Key protein involved in epigenetic regulation of gene expression guides skin cell renewal

Approximately once a month, our skin completely renews itself. If this highly coordinated process goes awry, it can lead to a variety of skin diseases, ranging from skin cancer to psoriasis. Cells lining such organs as skin and the gut, lungs, and many other organs (collectively called epithelial tissue) rely on a delicate balance of self-renewal, proliferation, and differentiation. However, disruption of this equilibrium may drive cancer and other disorders.

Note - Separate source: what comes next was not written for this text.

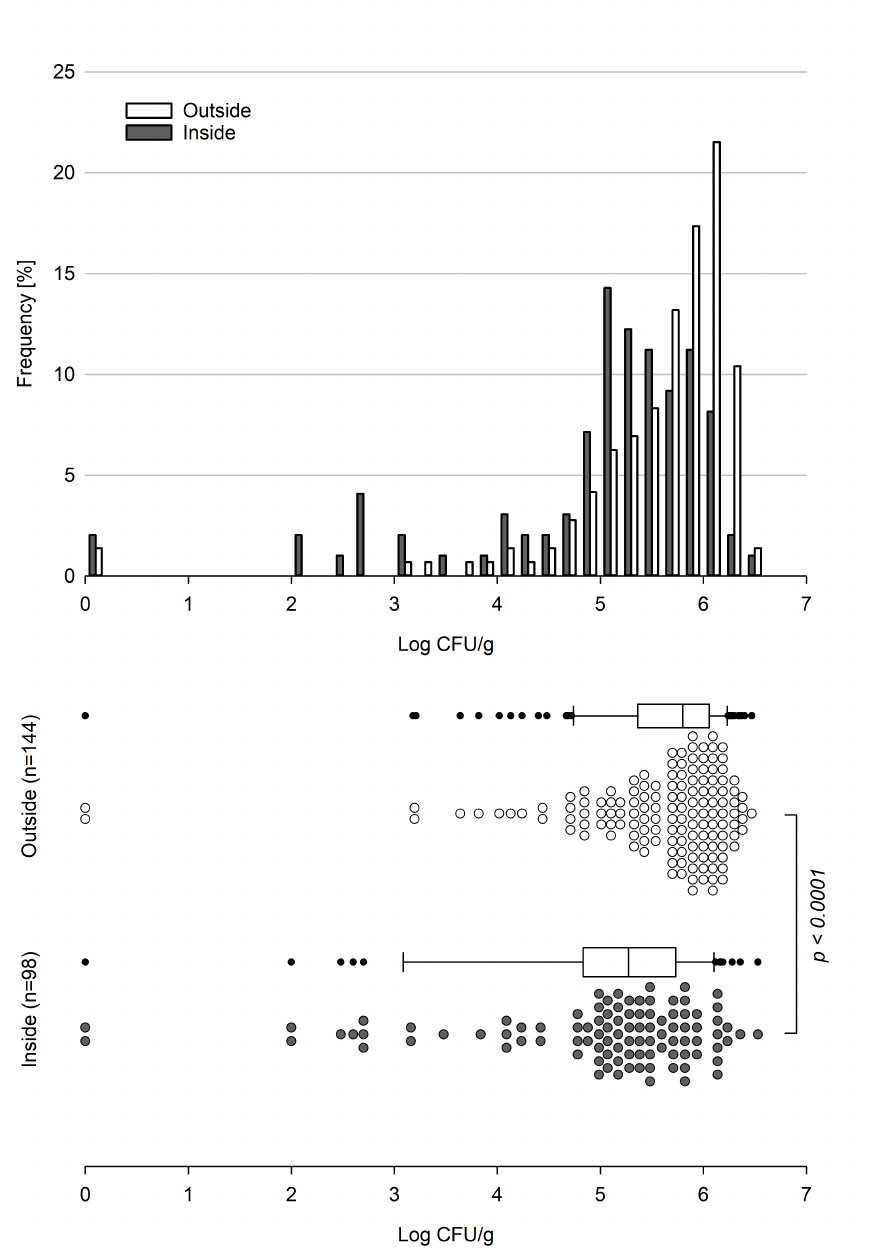
Figure 1. Frequency and range of viable Basidiobolus spp. counts obtained over 3.5 years in gecko drop- pings collected from inside and outside locations. The p -value was calculated using the Wilcoxon— Mann—Whitney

Researchers from the Perelman School of Medicine at the University Pennsylvania have shown for the first time that a key protein called KMT2D involved in the epigenetic regulation of gene expression guides this renewal. They published their work this month in Genes & Development. Epigenetics involves chemical modifications to DNA and its supporting proteins that affect the availability of genes to be "read" and made into proteins.

"We have known that KMT2D is one of the most frequently mutated genes in all of skin cancer, as well as other epithelial cancers such as those of the lung, esophagus, mouth, and throat," said senior author Brian C. Capell, MD, PhD, an assistant professor of Dermatology and Genetics. "However, prior to this study, we had no idea how those mutations caused cancer or even what KMT2D did in these tissues. Now, armed with this knowledge, I envision in the near future we may be able to test the ability of novel epigenetic drugs to reverse these deleterious mutations."

In the study, when the researchers depleted KMT2D from human skin cells, undifferentiated stem cells could not multiply normally, causing premature differentiation of the tissue into a more mature, differentiated state. As a result, when grown in three-dimensional cultures, the different layers of skin epidermis became thickened and disorganized.

"Our data suggests that KMT2D is critical for the proper coordination of our skin's turnover process," Capell said. "Because epigenetic changes are reversible, we hope that our ongoing studies in KMT2D mouse models will ultimately lead to identifying and testing new topical therapies preventing and treating skin cancer in people."